Goal: Copy every line of the listing below word for word, and change nothing.
-=-=-=-=-
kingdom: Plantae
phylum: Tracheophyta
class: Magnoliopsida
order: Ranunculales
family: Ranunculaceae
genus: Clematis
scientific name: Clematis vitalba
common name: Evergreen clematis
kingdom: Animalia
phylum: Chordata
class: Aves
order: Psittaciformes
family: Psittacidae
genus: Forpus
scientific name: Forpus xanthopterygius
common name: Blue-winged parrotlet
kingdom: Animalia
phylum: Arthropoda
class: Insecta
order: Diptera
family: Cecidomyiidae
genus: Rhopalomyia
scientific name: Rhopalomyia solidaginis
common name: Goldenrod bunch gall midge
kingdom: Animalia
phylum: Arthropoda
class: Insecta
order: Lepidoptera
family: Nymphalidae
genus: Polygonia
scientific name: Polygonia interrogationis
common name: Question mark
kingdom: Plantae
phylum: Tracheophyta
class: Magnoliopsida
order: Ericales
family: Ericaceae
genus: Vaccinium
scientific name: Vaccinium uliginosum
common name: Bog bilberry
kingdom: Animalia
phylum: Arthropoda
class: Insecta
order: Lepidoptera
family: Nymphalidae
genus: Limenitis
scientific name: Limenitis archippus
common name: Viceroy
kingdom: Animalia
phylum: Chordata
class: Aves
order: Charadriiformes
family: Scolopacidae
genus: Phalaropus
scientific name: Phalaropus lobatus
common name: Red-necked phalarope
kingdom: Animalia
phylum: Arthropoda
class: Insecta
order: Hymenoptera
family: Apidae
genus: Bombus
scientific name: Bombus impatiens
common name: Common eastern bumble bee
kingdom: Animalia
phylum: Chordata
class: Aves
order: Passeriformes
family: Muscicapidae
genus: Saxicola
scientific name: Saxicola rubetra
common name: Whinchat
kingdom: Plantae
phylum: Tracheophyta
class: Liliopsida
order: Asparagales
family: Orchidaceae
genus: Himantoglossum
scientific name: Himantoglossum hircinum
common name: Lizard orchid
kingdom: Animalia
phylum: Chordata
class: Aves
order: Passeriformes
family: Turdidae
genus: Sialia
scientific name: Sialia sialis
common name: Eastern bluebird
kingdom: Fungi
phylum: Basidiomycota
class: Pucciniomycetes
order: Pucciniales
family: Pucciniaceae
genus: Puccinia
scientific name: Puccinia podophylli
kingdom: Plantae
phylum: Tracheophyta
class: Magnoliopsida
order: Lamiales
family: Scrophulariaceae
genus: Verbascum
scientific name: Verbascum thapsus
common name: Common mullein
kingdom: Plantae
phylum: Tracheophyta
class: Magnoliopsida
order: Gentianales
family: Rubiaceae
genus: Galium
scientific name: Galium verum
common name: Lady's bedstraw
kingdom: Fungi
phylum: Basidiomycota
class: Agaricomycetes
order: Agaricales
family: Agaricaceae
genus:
-=-=-=-=-
Response:
kingdom: Plantae
phylum: Tracheophyta
class: Magnoliopsida
order: Ranunculales
family: Ranunculaceae
genus: Clematis
scientific name: Clematis vitalba
common name: Evergreen clematis
kingdom: Animalia
phylum: Chordata
class: Aves
order: Psittaciformes
family: Psittacidae
genus: Forpus
scientific name: Forpus xanthopterygius
common name: Blue-winged parrotlet
kingdom: Animalia
phylum: Arthropoda
class: Insecta
order: Diptera
family: Cecidomyiidae
genus: Rhopalomyia
scientific name: Rhopalomyia solidaginis
common name: Goldenrod bunch gall midge
kingdom: Animalia
phylum: Arthropoda
class: Insecta
order: Lepidoptera
family: Nymphalidae
genus: Polygonia
scientific name: Polygonia interrogationis
common name: Question mark
kingdom: Plantae
phylum: Tracheophyta
class: Magnoliopsida
order: Ericales
family: Ericaceae
genus: Vaccinium
scientific name: Vaccinium uliginosum
common name: Bog bilberry
kingdom: Animalia
phylum: Arthropoda
class: Insecta
order: Lepidoptera
family: Nymphalidae
genus: Limenitis
scientific name: Limenitis archippus
common name: Viceroy
kingdom: Animalia
phylum: Chordata
class: Aves
order: Charadriiformes
family: Scolopacidae
genus: Phalaropus
scientific name: Phalaropus lobatus
common name: Red-necked phalarope
kingdom: Animalia
phylum: Arthropoda
class: Insecta
order: Hymenoptera
family: Apidae
genus: Bombus
scientific name: Bombus impatiens
common name: Common eastern bumble bee
kingdom: Animalia
phylum: Chordata
class: Aves
order: Passeriformes
family: Muscicapidae
genus: Saxicola
scientific name: Saxicola rubetra
common name: Whinchat
kingdom: Plantae
phylum: Tracheophyta
class: Liliopsida
order: Asparagales
family: Orchidaceae
genus: Himantoglossum
scientific name: Himantoglossum hircinum
common name: Lizard orchid
kingdom: Animalia
phylum: Chordata
class: Aves
order: Passeriformes
family: Turdidae
genus: Sialia
scientific name: Sialia sialis
common name: Eastern bluebird
kingdom: Fungi
phylum: Basidiomycota
class: Pucciniomycetes
order: Pucciniales
family: Pucciniaceae
genus: Puccinia
scientific name: Puccinia podophylli
kingdom: Plantae
phylum: Tracheophyta
class: Magnoliopsida
order: Lamiales
family: Scrophulariaceae
genus: Verbascum
scientific name: Verbascum thapsus
common name: Common mullein
kingdom: Plantae
phylum: Tracheophyta
class: Magnoliopsida
order: Gentianales
family: Rubiaceae
genus: Galium
scientific name: Galium verum
common name: Lady's bedstraw
kingdom: Fungi
phylum: Basidiomycota
class: Agaricomycetes
order: Agaricales
family: Agaricaceae
genus:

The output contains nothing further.